* [WORK INSTRUCTIONS] Which lines of the records below contain the word "งการ"? Report each of them in full.

* [GIVEN RECORDS]
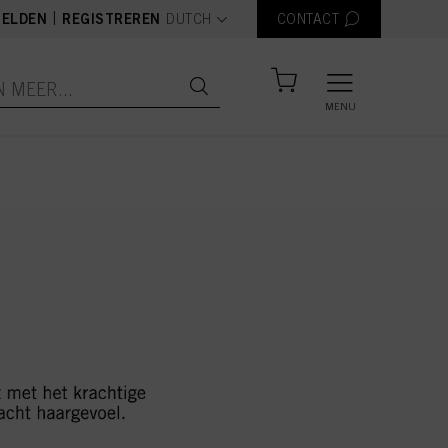
text.language
|
ELDEN
REGISTREREN
DUTCH
CONTACT
MENU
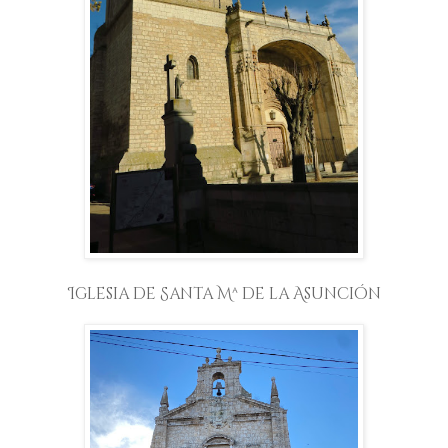
Iglesia de Santa Mª de la Asunción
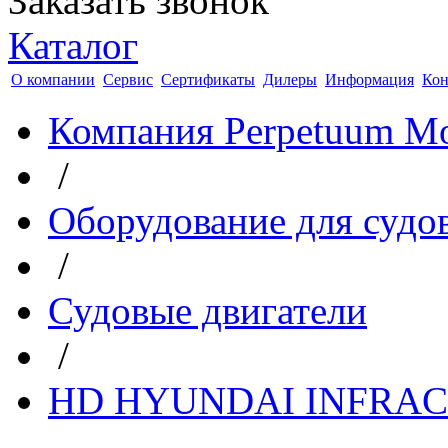
Заказать звонок
Каталог
О компании
Сервис
Сертификаты
Дилеры
Информация
Кон
Компания Perpetuum Mo
/
Оборудование для судо
/
Судовые двигатели
/
HD HYUNDAI INFRA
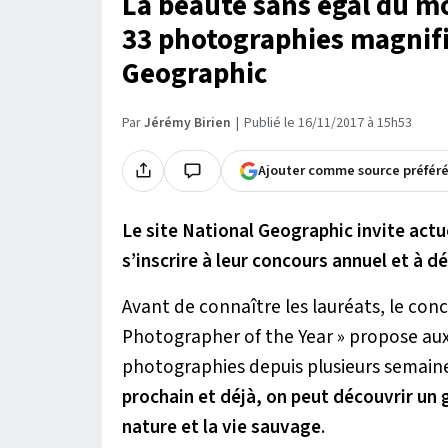
La beauté sans égal du m
33 photographies magnifi
Geographic
Par
Jérémy Birien
Publié le 16/11/2017 à 15h53
Ajouter comme source préfér
Le site National Geographic invite act
s’inscrire à leur concours annuel et à dé
Avant de connaître les lauréats, le co
Photographer of the Year » propose au
photographies depuis plusieurs semain
prochain et déjà, on peut découvrir un
nature et la vie sauvage
.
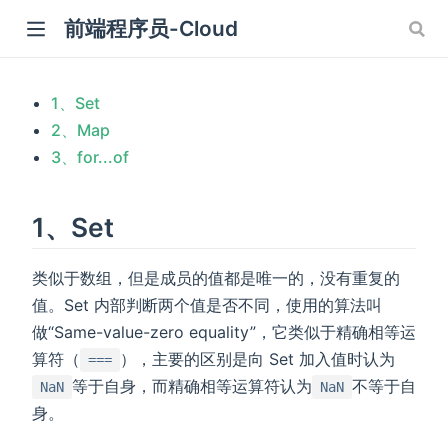
前端程序员-Cloud
)
1、Set
2、Map
3、for...of
1、Set
类似于数组，但是成员的值都是唯一的，没有重复的
值。Set 内部判断两个值是否不同，使用的算法叫
做“Same-value-zero equality”，它类似于精确相等运
算符（
），主要的区别是向 Set 加入值时认为
===
等于自身，而精确相等运算符认为
不等于自
NaN
NaN
身。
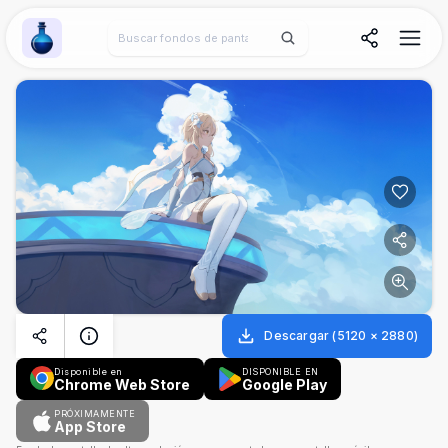
Wallpaper Alchemy
Descargar
(
5120
×
2880
)
Disponible en
DISPONIBLE EN
Chrome Web Store
Google Play
PRÓXIMAMENTE
App Store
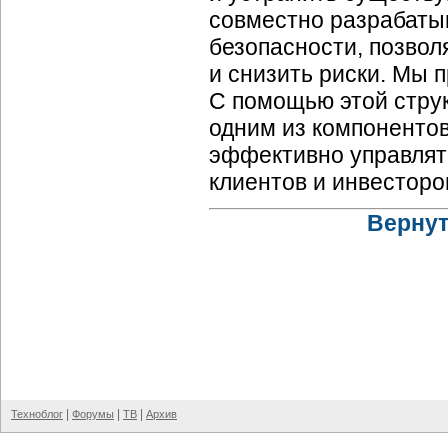
совместно разрабаты
безопасности, позво
и снизить риски. Мы 
С помощью этой струк
одним из компонентов
эффективно управлят
клиентов и инвесторо
Вернут
|
|
|
Техноблог
Форумы
ТВ
Архив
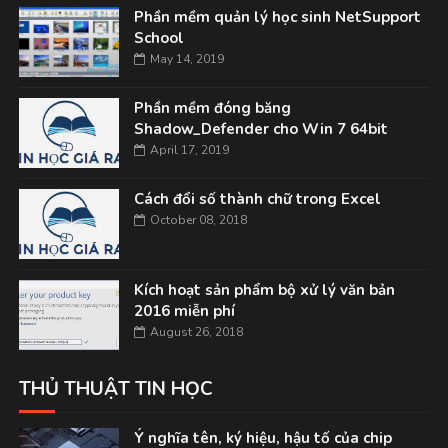
Phần mềm quản lý học sinh NetSupport
School
May 14, 2019
Phần mềm đóng băng
Shadow_Defender cho Win 7 64bit
April 17, 2019
Cách đổi số thành chữ trong Excel
October 08, 2018
Kích hoạt sản phẩm bộ xử lý văn bản
2016 miễn phí
August 26, 2018
THỦ THUẬT TIN HỌC
Ý nghĩa tên, ký hiệu, hậu tố của chip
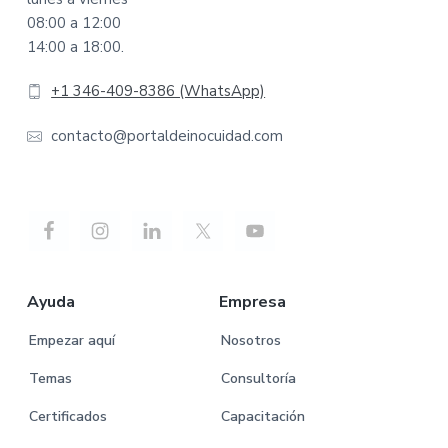
08:00 a 12:00
14:00 a 18:00.
+1 346-409-8386 (WhatsApp)
contacto@portaldeinocuidad.com
Ayuda
Empresa
Empezar aquí
Nosotros
Temas
Consultoría
Certificados
Capacitación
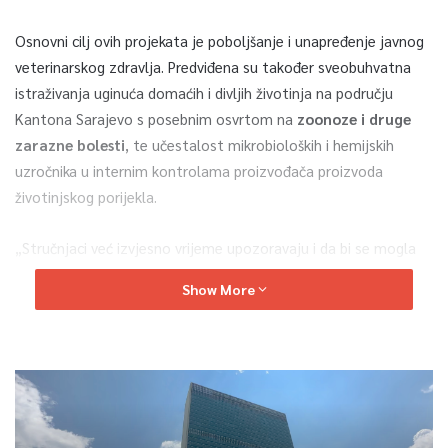
Osnovni cilj ovih projekata je poboljšanje i unapređenje javnog
veterinarskog zdravlja. Predviđena su također sveobuhvatna
istraživanja uginuća domaćih i divljih životinja na području
Kantona Sarajevo s posebnim osvrtom na
zoonoze i druge
zarazne bolesti
, te učestalost mikrobioloških i hemijskih
uzročnika u internim kontrolama proizvođača proizvoda
životinjskog porijekla.
„Stručnjaci već izvjesno vrijeme upozoravaju i da bi se mogla
desiti epidemija bruceloze u KS, a sve zbog nedostatnog
Show More
testiranja hrane životinjskog porijekla i životinja koje se koriste
u mesno – prerađivačkoj industriji, te da je trenutna situacija u
Kantonu Sarajevo, što se tiče zoonoza,
gora nego je bila
krajem ’90-ih kad je bilo daleko manje i finansijskih i
tehnoloških mogućnosti za testiranje i monitoring istih
. Mi
slušamo mišljenje struke i zato smo odlučili sufinansirati ova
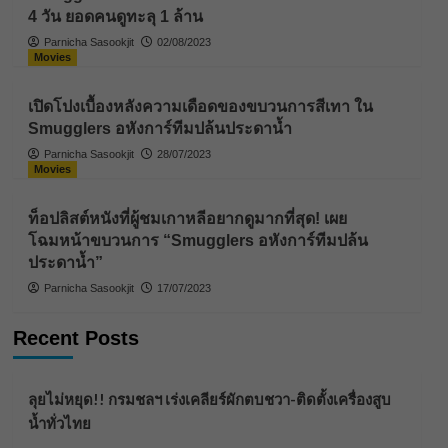
4 วัน ยอดคนดูทะลุ 1 ล้าน
Parnicha Sasookjit
02/08/2023
Movies
เปิดโปงเบื้องหลังความเดือดของขบวนการสีเทา ใน
Smugglers อหังการ์ทีมปล้นประดาน้ำ
Parnicha Sasookjit
28/07/2023
Movies
ท็อปลิสต์หนังที่ผู้ชมเกาหลีอยากดูมากที่สุด! เผย
โฉมหน้าขบวนการ “Smugglers อหังการ์ทีมปล้น
ประดาน้ำ”
Parnicha Sasookjit
17/07/2023
Recent Posts
ลุยไม่หยุด!! กรมชลฯ เร่งเคลียร์ผักตบชวา-ติดตั้งเครื่องสูบ
น้ำทั่วไทย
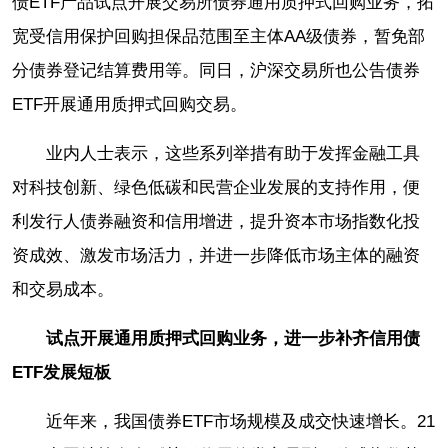
债ETF产品试点开展交易所债券通用质押式回购业务，拓
宽受信用保护回购担保品范围至主体AA级债券，暂免部
分债券登记结算费用等。同日，沪深交易所也公告债券
ETF开展通用质押式回购交易。
业内人士表示，这些系列举措有助于发挥金融工具
对科技创新、绿色低碳和民营企业发展的支持作用，便
利发行人债券融资和信用增进，提升资本市场指数化投
资成效、激发市场活力，并进一步降低市场主体的融资
和交易成本。
试点开展通用质押式回购业务，进一步补齐信用债
ETF发展短板
近年来，我国债券ETF市场规模及成交快速增长。21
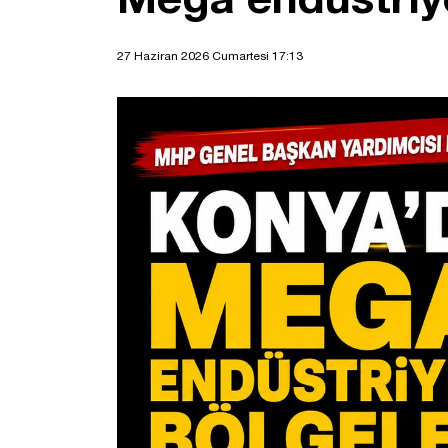
27 Haziran 2026 Cumartesi 17:13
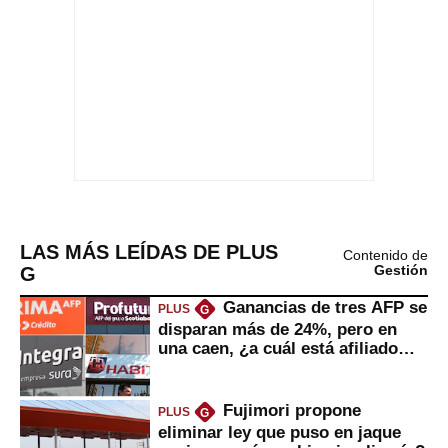
LAS MÁS LEÍDAS DE PLUS
Contenido de
G
Gestión
Ganancias de tres AFP se
PLUS
G
disparan más de 24%, pero en
una caen, ¿a cuál está afiliado
usted?
Fujimori propone
PLUS
G
eliminar ley que puso en jaque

* [WRITTEN ANSWER]
Smugglers อหังการ์ทีมปล้นประดาน้ำ
โฉมหน้าขบวนการ “Smugglers อหังการ์ทีมปล้น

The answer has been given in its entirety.